INFORMATION SUPPLIED:
☆ ☆ ☆ ☆
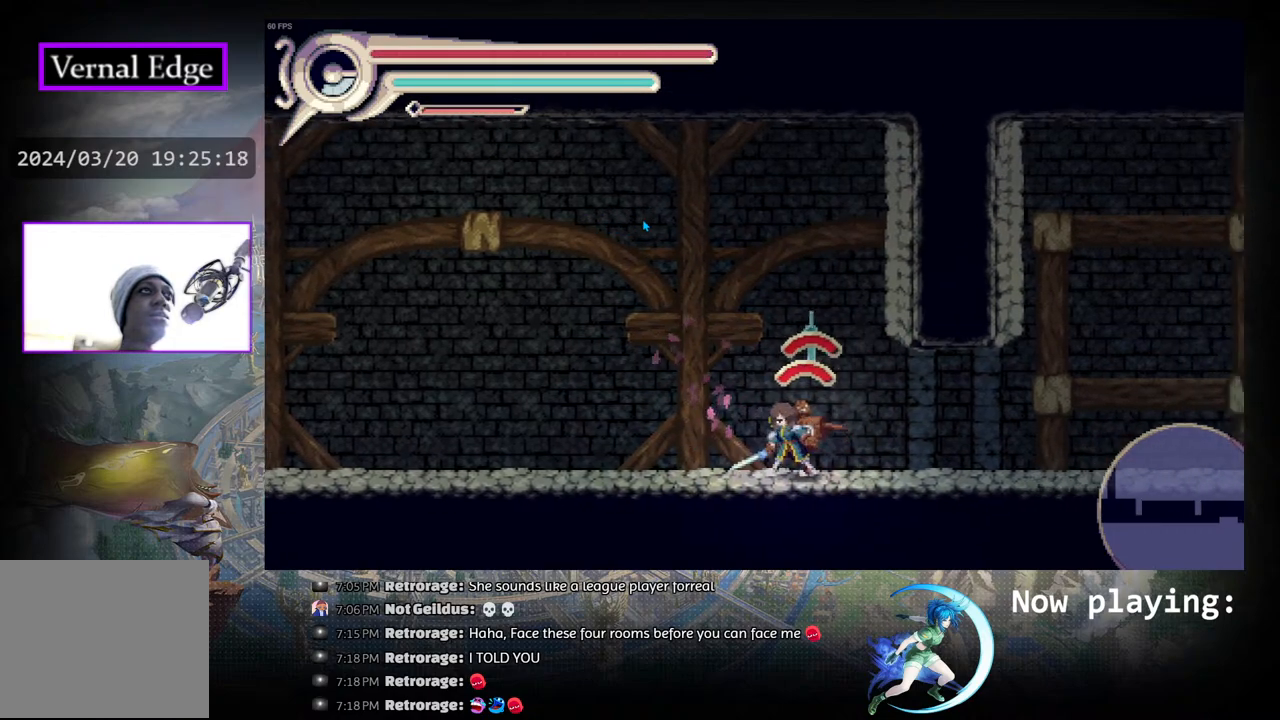
{"buttons": [], "left_stick": "center", "right_stick": "center", "events": [[50, "CROSS", "down"], [117, "CROSS", "up"], [200, "CROSS", "down"], [283, "CROSS", "up"], [367, "CROSS", "down"], [500, "CROSS", "up"]]}
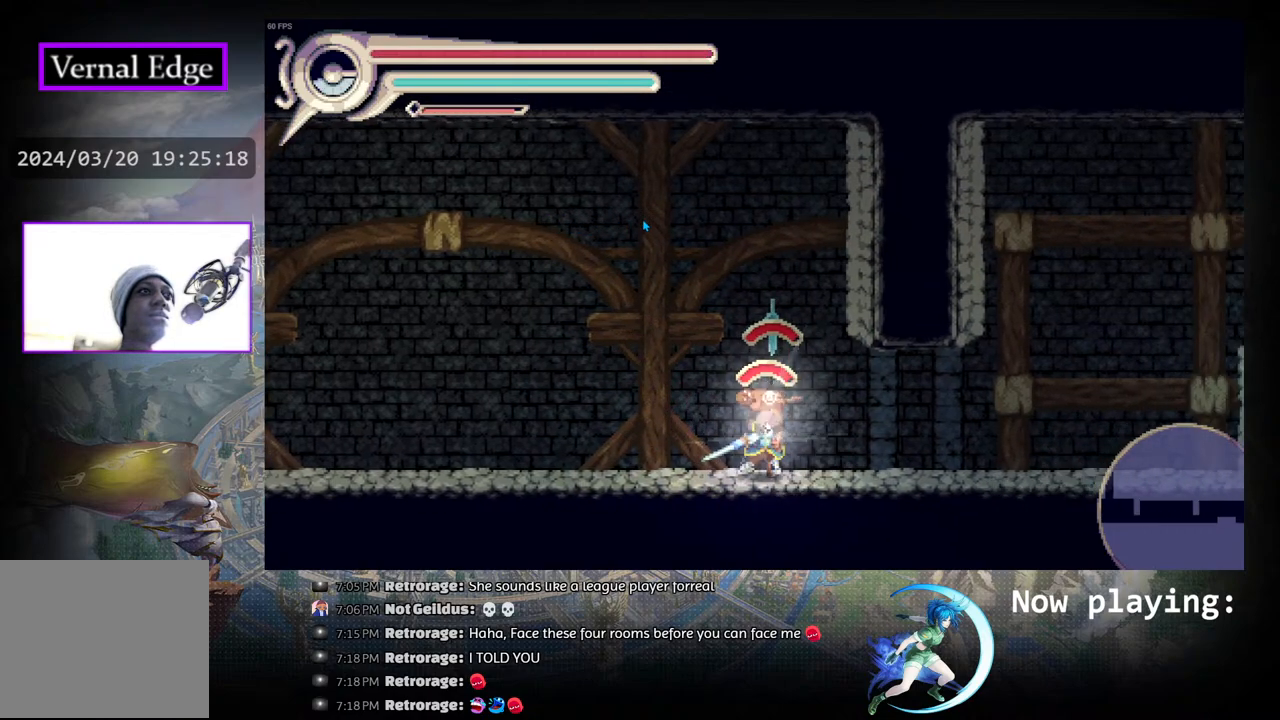
{"buttons": ["DPAD_UP"], "left_stick": "center", "right_stick": "center", "events": [[50, "CROSS", "down"], [150, "CROSS", "up"], [217, "CROSS", "down"], [300, "CROSS", "up"], [300, "DPAD_UP", "down"], [367, "CROSS", "down"], [467, "CROSS", "up"]]}
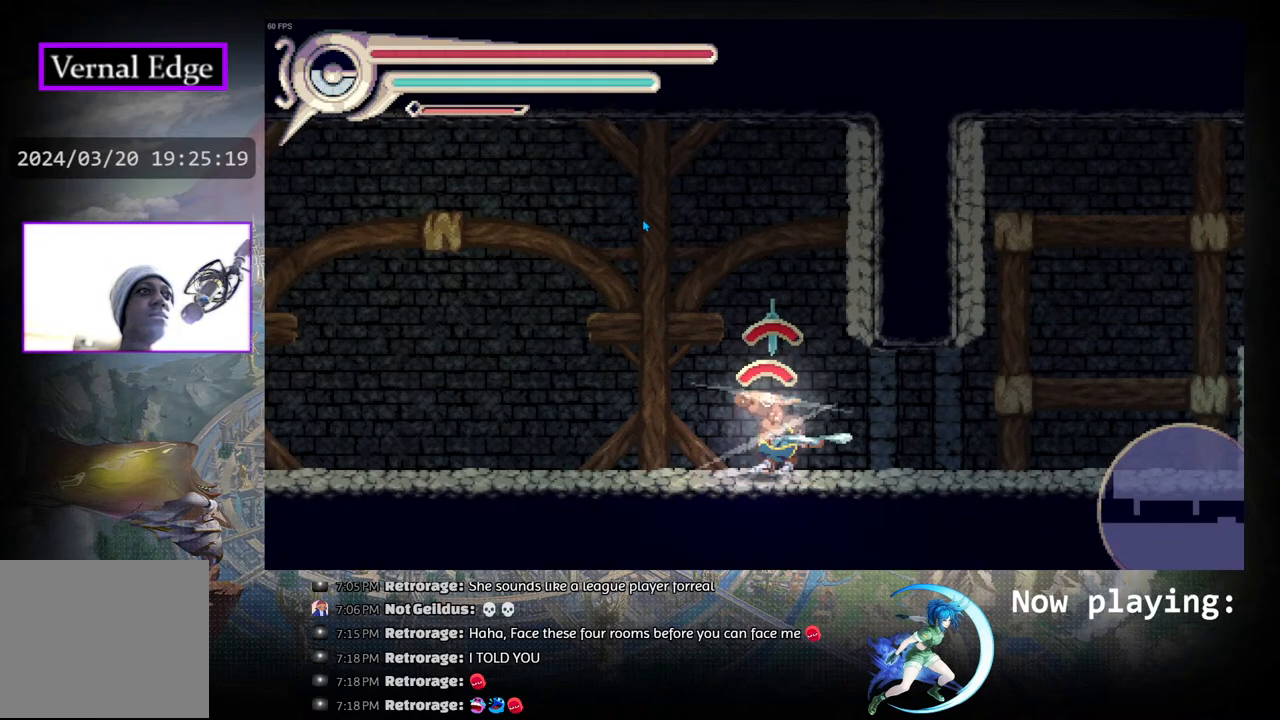
{"buttons": ["CROSS", "DPAD_UP"], "left_stick": "center", "right_stick": "center", "events": [[17, "CROSS", "down"], [117, "CROSS", "up"], [167, "CROSS", "down"], [267, "CROSS", "up"], [317, "CROSS", "down"], [417, "CROSS", "up"], [483, "CROSS", "down"]]}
☆ ☆ ☆ ☆
Any picture in the data is to be skipped, while each line is returned exactly as written.

COMPLETED EXERCISE:
{"buttons": [], "left_stick": "center", "right_stick": "center", "events": [[50, "CROSS", "down"], [117, "CROSS", "up"], [200, "CROSS", "down"], [283, "CROSS", "up"], [367, "CROSS", "down"], [500, "CROSS", "up"]]}
{"buttons": ["DPAD_UP"], "left_stick": "center", "right_stick": "center", "events": [[50, "CROSS", "down"], [150, "CROSS", "up"], [217, "CROSS", "down"], [300, "CROSS", "up"], [300, "DPAD_UP", "down"], [367, "CROSS", "down"], [467, "CROSS", "up"]]}
{"buttons": ["CROSS", "DPAD_UP"], "left_stick": "center", "right_stick": "center", "events": [[17, "CROSS", "down"], [117, "CROSS", "up"], [167, "CROSS", "down"], [267, "CROSS", "up"], [317, "CROSS", "down"], [417, "CROSS", "up"], [483, "CROSS", "down"]]}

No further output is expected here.